The largest demographic of Petersen’s patients are early retirees in their 50s who are too young for Medicare and young adults in their 20s who are uninsured, either because their jobs don’t provide insurance or they can’t afford or don’t qualify for coverage.
But if this strategy works so well, why don’t all physicians employ it? Petersen says there are some good reasons. First, insurance practice does not mix well with cash practice, which means that going only halfway isn’t really feasible, he says. The physician has to commit to completely converting to cash only, which can be a big change for most practices. When you try to mix the two, the insurance part of the practice takes too much of the staff’s time and they end up resenting those patients, Petersen says.
“Another reason that many doctors won’t go to cash only is that they think the liability is higher because the patient may not have the money to pay if their treatment becomes more complicated than you expected,” he says. “If you don’t do what is needed because they can’t pay, then you didn’t deliver the standard of care and you’re going to be sued.”
That fear is overblown, Petersen says.

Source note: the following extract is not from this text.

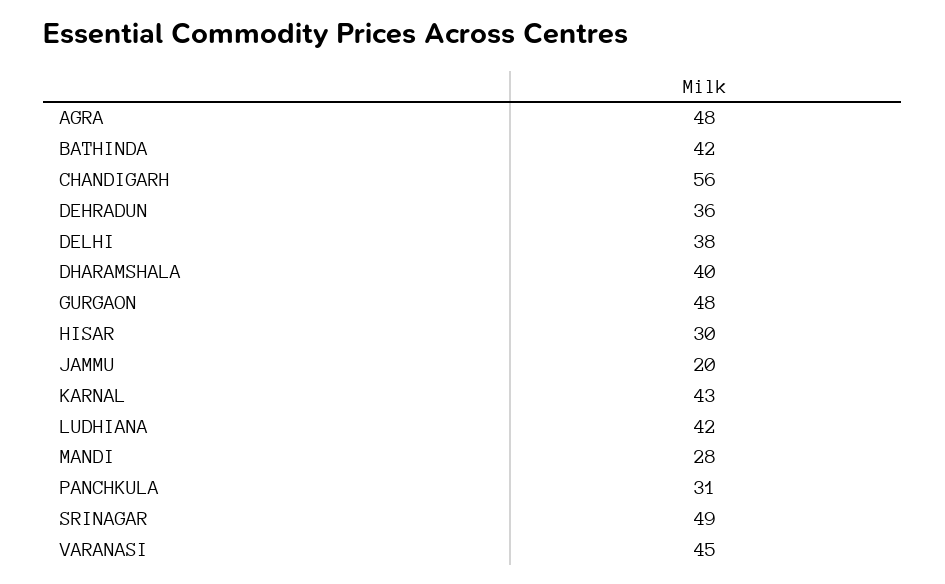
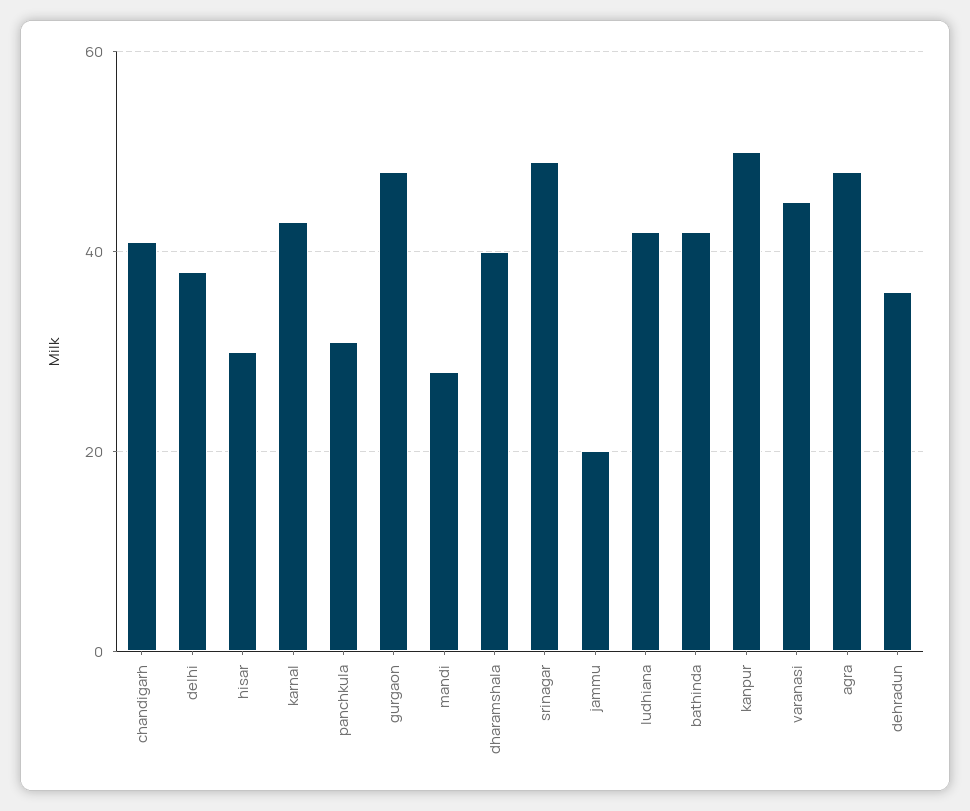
CHANDIGARH: 56 -> 40
kanpur: none -> 50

In an emergency, the patient would be hospitalized and the care would be covered; the patient can then be referred to other providers for treatment that will be covered by Medicare or Medicaid.
Petersen notes that the demographics of your practice also are important when considering this strategy. If your patients are mostly employed full time and have plenty of insurance coverage, they may not be attracted to a cash-only practice. That would mean either switching the focus of your practice or risking the loss of much of your patient base, he says.